Réalisation : Olivier Treiner
Scénario : Olivier et Camille Treiner
Date : 2022 F Durée : 120 mn
Acteurs principaux :
Lou de Laâge : Sylvia, l’héroïne
Raphaël Personnaz : Paul, le mari
Isabelle Carré : Anne, la mère
Grégory Gadebois : Pierre, le père
Esther Garrel : Emilie, l’amie
Sébastien Pouderoux : Gabriel
Denis Podalydès : Victor
Aliocha Schneider : Nathan
A/ SA
Mots-clés : hasard – déterminisme – scénario – apolitisme – amour
Le hasard, cette expression des déterminismes ignorés
Le “tourbillon de la vie” renvoie à la célèbre chanson de Jules et Jim (1962), de François Truffaut, chantée par Jeanne-Moreau. Que des personnes puissent se prévaloir d’une « vie tourbillonnante » ne signifie pas que nos existences aient principalement ce caractère et encore moins que nos sociétés post-modernes, numérisées et sécurisées, répondent à cette engageante caractéristique. Nous subissons, pour l’ordinaire, une forme de pression normative qui épuise nos énergies, notre belle humeur, nos attentes et nos initiatives.
Nos vies sont influencées et même bouleversées par des rencontres, des événements imprévus mais également par ce que nous sommes et les actions que nous initions.
Comme l’a distingué Spinoza, l’impression de hasard est une façon de nommer la conjonction de déterminants qui échappent à nos prévisions ou à notre réflexion.
Le fabuleux destin d’Amélie Poulain (2001) qui lança la carrière d’Audrey Tautou mit en histoire la force incertaine du “hasard”. Que l’improbable surgisse du probable montre que le champ des possibles n’est pas aussi réduit qu’il y paraît. Les systèmes totalitaires s’accordent sur leur désir d’éradiquer ou de réduire à néant ce qui pourrait contrarier leurs objectifs de domination et de contrôle. Ils n’aiment pas l’imprévisible, mais ils sont toujours prêts à en faire un bon usage pour préserver leur mainmise.
Le film d’Olivier Treiner ne manque pas d’originalité ni de savoir-faire. Il manifeste que le cinéma français n’est pas mort. Il suscite, indirectement, plusieurs types de commentaires.
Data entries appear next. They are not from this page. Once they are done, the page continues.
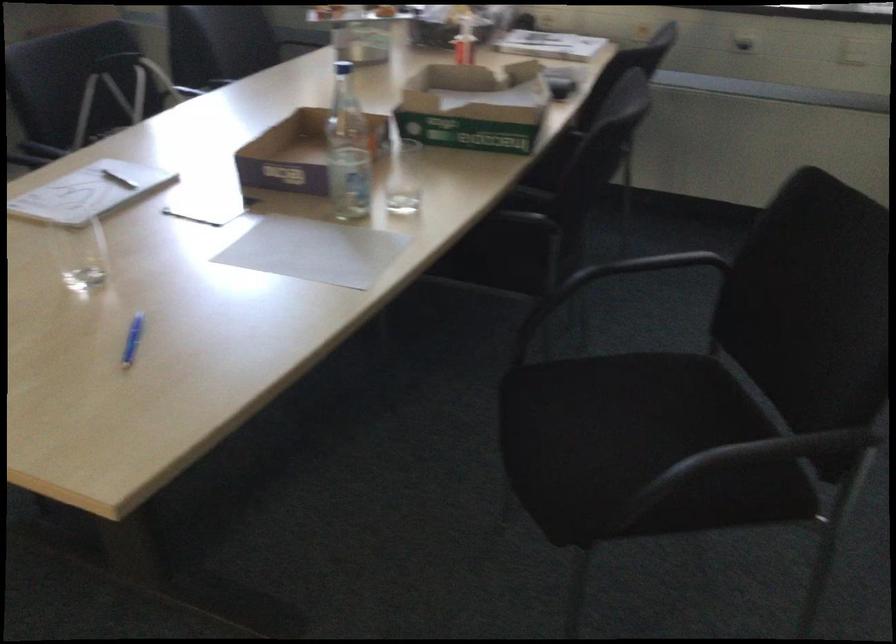
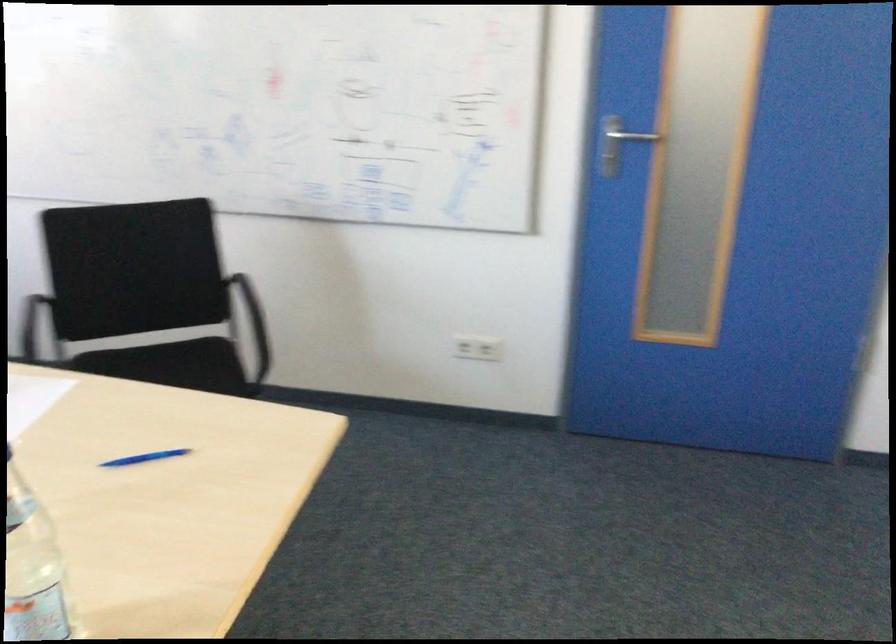
Where in the second image is the point corresponding to the point at 138,368 from the first image?

(143, 458)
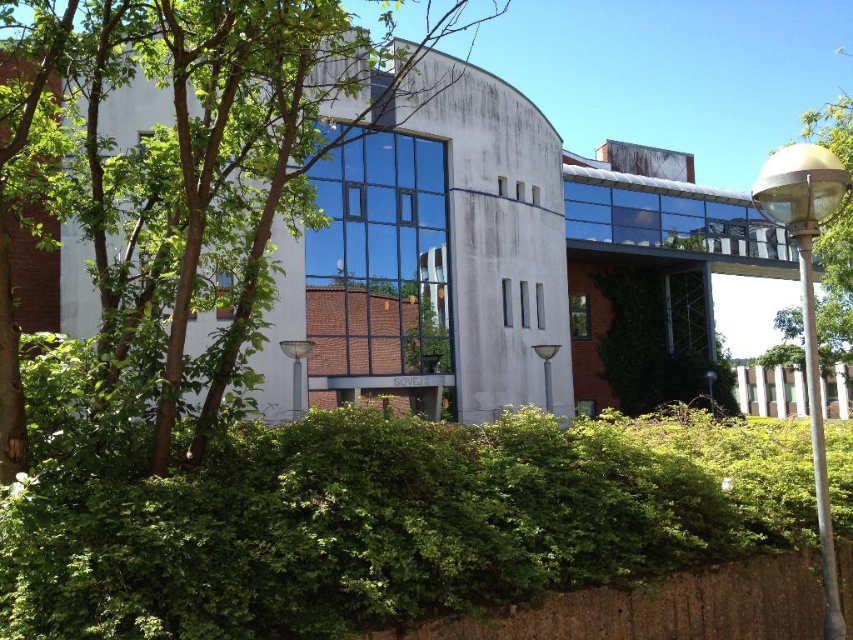
Between green leafy hedge at center and green leafy tree at center, which one has more height?

With more height is green leafy tree at center.

Which is more to the right, green leafy hedge at center or green leafy tree at center?

green leafy hedge at center

Between point (108, 564) and point (26, 243), which one is positioned behind?

The point (26, 243) is more distant.

The width and height of the screenshot is (853, 640). Find the location of `green leafy hedge at center`. green leafy hedge at center is located at coordinates (392, 524).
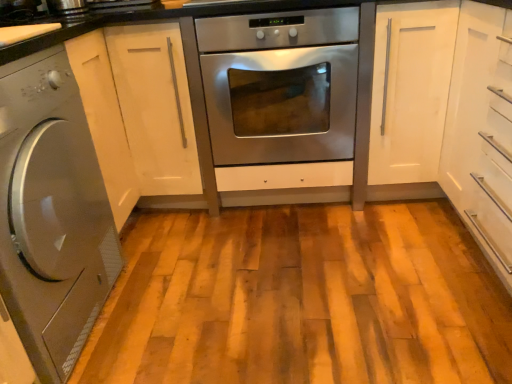
The width and height of the screenshot is (512, 384). Describe the element at coordinates (51, 214) in the screenshot. I see `satin silver washing machine at left` at that location.

How much space does white matte cabinet at right, which is counted as the 2th cabinetry, starting from the left, occupy horizontally?

white matte cabinet at right, which is counted as the 2th cabinetry, starting from the left, is 15.60 inches in width.

You are a GUI agent. You are given a task and a screenshot of the screen. Output one action in this format:
    pyautogui.click(x=<x>, y=<y>)
    Task: Click on the white glossy cabinet at center, which is counted as the first cabinetry, starting from the left
    
    Given the screenshot: What is the action you would take?
    pyautogui.click(x=138, y=111)

Is satin silver washing machine at left oriented away from stainless steel oven at center?

No, satin silver washing machine at left is not facing the opposite direction of stainless steel oven at center.

From the image's perspective, between satin silver washing machine at left and stainless steel oven at center, who is located below?

satin silver washing machine at left appears lower in the image.

From a real-world perspective, between satin silver washing machine at left and stainless steel oven at center, who is vertically higher?

satin silver washing machine at left, from a real-world perspective.

Looking at their sizes, would you say satin silver washing machine at left is wider or thinner than stainless steel oven at center?

Clearly, satin silver washing machine at left has less width compared to stainless steel oven at center.

Considering the sizes of stainless steel oven at center and white glossy cabinet at center, arranged as the second cabinetry when viewed from the right, in the image, is stainless steel oven at center taller or shorter than white glossy cabinet at center, arranged as the second cabinetry when viewed from the right,?

Considering their sizes, stainless steel oven at center has less height than white glossy cabinet at center, arranged as the second cabinetry when viewed from the right.

Can white glossy cabinet at center, arranged as the second cabinetry when viewed from the right, be found inside stainless steel oven at center?

No, white glossy cabinet at center, arranged as the second cabinetry when viewed from the right, is not surrounded by stainless steel oven at center.

Relative to white glossy cabinet at center, arranged as the second cabinetry when viewed from the right, is stainless steel oven at center in front or behind?

In the image, stainless steel oven at center appears in front of white glossy cabinet at center, arranged as the second cabinetry when viewed from the right.

In the scene shown: Between stainless steel oven at center and white glossy cabinet at center, arranged as the second cabinetry when viewed from the right, which one appears on the right side from the viewer's perspective?

Positioned to the right is stainless steel oven at center.

How far apart are stainless steel oven at center and white matte cabinet at right, the 1th cabinetry from the right?

stainless steel oven at center and white matte cabinet at right, the 1th cabinetry from the right, are 14.29 inches apart from each other.

Which of these two, stainless steel oven at center or white matte cabinet at right, which is counted as the 2th cabinetry, starting from the left, stands shorter?

Standing shorter between the two is stainless steel oven at center.

Does stainless steel oven at center touch white matte cabinet at right, the 1th cabinetry from the right?

No, stainless steel oven at center is not touching white matte cabinet at right, the 1th cabinetry from the right.

Which object is thinner, stainless steel oven at center or white matte cabinet at right, the 1th cabinetry from the right?

With smaller width is white matte cabinet at right, the 1th cabinetry from the right.

Which of these two, white matte cabinet at right, the 1th cabinetry from the right, or stainless steel oven at center, stands shorter?

With less height is stainless steel oven at center.

Is white matte cabinet at right, the 1th cabinetry from the right, looking in the opposite direction of stainless steel oven at center?

That's not correct — white matte cabinet at right, the 1th cabinetry from the right, is not looking away from stainless steel oven at center.

From the image's perspective, is white matte cabinet at right, which is counted as the 2th cabinetry, starting from the left, positioned above or below stainless steel oven at center?

Clearly, from the image's perspective, white matte cabinet at right, which is counted as the 2th cabinetry, starting from the left, is below stainless steel oven at center.

Considering the relative positions of white matte cabinet at right, which is counted as the 2th cabinetry, starting from the left, and stainless steel oven at center in the image provided, is white matte cabinet at right, which is counted as the 2th cabinetry, starting from the left, to the left of stainless steel oven at center from the viewer's perspective?

Incorrect, white matte cabinet at right, which is counted as the 2th cabinetry, starting from the left, is not on the left side of stainless steel oven at center.

Is white matte cabinet at right, the 1th cabinetry from the right, not within satin silver washing machine at left?

Yes, white matte cabinet at right, the 1th cabinetry from the right, is outside of satin silver washing machine at left.

Between white matte cabinet at right, which is counted as the 2th cabinetry, starting from the left, and satin silver washing machine at left, which one has less height?

Standing shorter between the two is satin silver washing machine at left.

Does white matte cabinet at right, the 1th cabinetry from the right, have a larger size compared to satin silver washing machine at left?

Incorrect, white matte cabinet at right, the 1th cabinetry from the right, is not larger than satin silver washing machine at left.

In the image, is white matte cabinet at right, which is counted as the 2th cabinetry, starting from the left, positioned in front of or behind satin silver washing machine at left?

In the image, white matte cabinet at right, which is counted as the 2th cabinetry, starting from the left, appears behind satin silver washing machine at left.

Considering the points (390, 31) and (192, 114), which point is behind, point (390, 31) or point (192, 114)?

Point (192, 114)

Is white glossy cabinet at center, arranged as the second cabinetry when viewed from the right, at the back of white matte cabinet at right, which is counted as the 2th cabinetry, starting from the left?

white matte cabinet at right, which is counted as the 2th cabinetry, starting from the left, does not have its back to white glossy cabinet at center, arranged as the second cabinetry when viewed from the right.

In terms of width, does white matte cabinet at right, which is counted as the 2th cabinetry, starting from the left, look wider or thinner when compared to white glossy cabinet at center, which is counted as the first cabinetry, starting from the left?

white matte cabinet at right, which is counted as the 2th cabinetry, starting from the left, is thinner than white glossy cabinet at center, which is counted as the first cabinetry, starting from the left.

Considering the relative sizes of white matte cabinet at right, which is counted as the 2th cabinetry, starting from the left, and white glossy cabinet at center, which is counted as the first cabinetry, starting from the left, in the image provided, is white matte cabinet at right, which is counted as the 2th cabinetry, starting from the left, taller than white glossy cabinet at center, which is counted as the first cabinetry, starting from the left,?

No.

Consider the image. Is satin silver washing machine at left with white glossy cabinet at center, arranged as the second cabinetry when viewed from the right?

No, satin silver washing machine at left is not in contact with white glossy cabinet at center, arranged as the second cabinetry when viewed from the right.

Looking at this image, is satin silver washing machine at left at the left side of white glossy cabinet at center, which is counted as the first cabinetry, starting from the left?

Yes.

Based on the photo, is satin silver washing machine at left surrounding white glossy cabinet at center, which is counted as the first cabinetry, starting from the left?

No, white glossy cabinet at center, which is counted as the first cabinetry, starting from the left, is not inside satin silver washing machine at left.

I want to click on oven located on the right of satin silver washing machine at left, so click(280, 85).

Find the location of a particular element. The height and width of the screenshot is (384, 512). oven below the white glossy cabinet at center, arranged as the second cabinetry when viewed from the right (from a real-world perspective) is located at coordinates (280, 85).

Which object lies further to the anchor point satin silver washing machine at left, white glossy cabinet at center, arranged as the second cabinetry when viewed from the right, or stainless steel oven at center?

Based on the image, stainless steel oven at center appears to be further to satin silver washing machine at left.

Based on their spatial positions, is white matte cabinet at right, the 1th cabinetry from the right, or white glossy cabinet at center, which is counted as the first cabinetry, starting from the left, closer to satin silver washing machine at left?

white glossy cabinet at center, which is counted as the first cabinetry, starting from the left, is closer to satin silver washing machine at left.

Looking at the image, which one is located closer to satin silver washing machine at left, white glossy cabinet at center, arranged as the second cabinetry when viewed from the right, or white matte cabinet at right, which is counted as the 2th cabinetry, starting from the left?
La trame idéologique de ou plutôt des histoires est que la vie de chacun est le résultat de situations imprévisibles, à partir de rencontres ou d’actes aléatoires qui changent profondément les destins individuels.
Une autre thèse est présentée dans le film par un personnage : celle de l’infaillibilité du calcul des probabilités notamment attribuée à l’intelligence artificielle. Un des personnages du film va choisir de mettre ses compétences de scientifique au service d’une grande banque.
Privilégier les lois du hasard pour expliquer le devenir des humains est intellectuellement attractif. Ce film y parvient à merveille. Il est évident que certaines rencontres sont déterminantes dans une vie pour le meilleur et pour le pire. Il en est de même pour quelques-uns de nos actes, et pas seulement les actes minuscules, comme le met en valeur cet enchevêtrement d’histoire autour de l’héroïne. Si l’on prend l’exemple de la problématique alcoolique, nous voyons bien qu’une série d’actes et une forme de maturation vont déterminer une démarche de soin. Encore faut-il que cette démarche rencontre une méthodologie et une structure adéquates et, là, nous quittons le domaine des destinées individuelles. Le début du film est situé en 1989 lors de la chute du mur de Berlin, ce qui et une façon d’exprimer que les destins individuels sont également lourdement conditionnés par les évolutions géopolitiques, climatiques et autres.
En insistant sur les destinées individuelles et leurs aléas, le film fait abstraction des réalités de tous ordres, mentales, éducatives, sociales, économiques et culturelles, qui pèsent sur les destins collectifs. Le film néglige un phénomène très partagé, celui du regard sélectif. En fonction de ce qu’il est, un individu verra ou ne verra pas un fait, une opportunité. Il validera ce qui confirme ses croyances et justifie ses intérêts…En ce sens, ce film, qui surfe sur le sens commun, peut plaire à tous les publics, du fait de son caractère apolitique. Il sait faire appel à l’émotion, ce qui est une des fonctions majeures du cinéma.